The New Year resolution Delhiites would want Modi and Kejriwal to make
If the expectations of the local BJP unit were to weigh in on the choice of Jung’s successor, Delhi may end up with an administrator and a political scenario that would further escalate the turf war.columns Updated: Jan 07, 2017 13:18 IST
The surprise decision of Delhi’s Lieutenant Governor Najeeb Jung to resign from his job has triggered as much hope as anxiety among the people of Delhi. Some see it as the end of the two-year-long bitter turf war between the BJP-led government at the Centre and chief minister Arvind Kejriwal that made the governance of the city-state its biggest casualty. Others worry about what will happen if Jung’s successor turns out to be more hawkish.
What happens hereafter depends much on the reasons that guided Jung to quit. There are many theories doing the rounds. One explanation is that Jung got tired of doing the bidding for Prime Minister Narendra Modi’s government in its proxy war against the Aam Aadmi Party that stormed to power in Delhi with a popular mandate in February 2015. In the past two years, few weeks have passed without a showdown between the offices of the LG and the chief minister. From the appointment of bureaucrats in the Delhi government to tackling civic issues such as clearing garbage and fighting a deadly outbreak of dengue and chikungunya this past autumn, they have sparred over almost everything. Although the rule book often sided with Jung, the spats had perhaps become onerous for the 65-year-old bureaucrat, who said he was quitting to spend more time with his family.
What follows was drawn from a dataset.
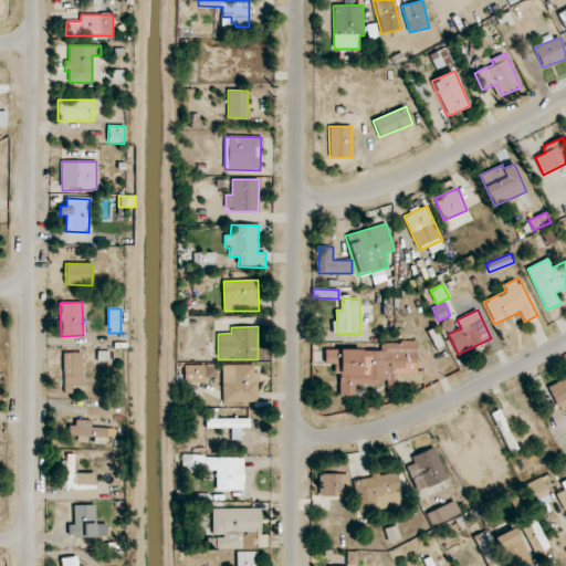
[(325,350),(325,364),(334,364),(334,374),(339,374),(339,398),(355,398),(355,385),(376,385),(376,380),(395,380),(395,374),(417,374),(417,343),(380,343),(380,350),(325,350)]
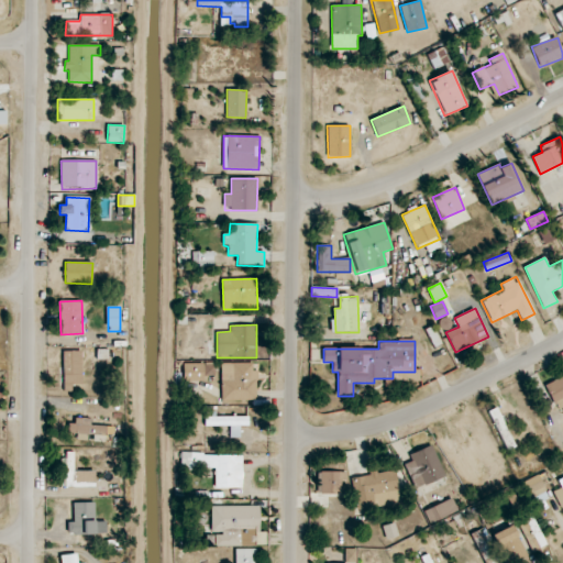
[(64,351),(63,392),(72,392),(72,385),(81,385),(83,351),(64,351)]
People in the know of things say Jung had indicated his intent six months ago, but was asked to stay. Some believe the Supreme Court’s recent observation that the “state government should have autonomy to function” could have finally prompted him to call it a day.
The top court is hearing an appeal against a high court ruling that had empowered Jung to declare decisions taken by the AAP government without due consultations with the LG null and void.
The Jung-Kejriwal bickering was rooted in the unique partial statehood status of Delhi under which authority to govern the national capital is split between the Centre and the elected state government, and hence subject to conflicting interpretations. In the past, these were resolved through dialogue and rarely affected the administration of Delhi. But in the last two years such conflicts have gone too far and created a situation where Delhi has begun to suffer. And in all of this, Jung has come out appearing to be the villain.
The other theory behind his resignation is that while Jung did everything that the Centre wanted him to do to undermine the AAP government, the BJP couldn’t gain much politically. Many leaders in the BJP’s Delhi unit agree that people’s perception continues to favour Kejriwal and his narrative of political victimisation.
They also complain about lack of access to Jung and would like to see a person more amenable to their interests occupy the LG’s office, especially at a time when Delhi is getting ready for crucial municipal elections. To begin with, Jung was never their man. He took up the job in 2013 when the UPA was in power; Modi continued with him because he was found malleable.
If the expectations of the local BJP unit were to weigh in on the choice of Jung’s successor, Delhi may end up with an administrator and a political scenario that would further escalate the turf war.
We hope that will not be case. That Jung’s exit will be taken as an opportunity to build bridges, to dispel mistrust between the governments at the Centre and the state, to put development back on the agenda.
It is time both sides began to reconcile. Making that a resolution for the New Year would serve both Modi and Kejriwal well. They owe it to the people of Delhi.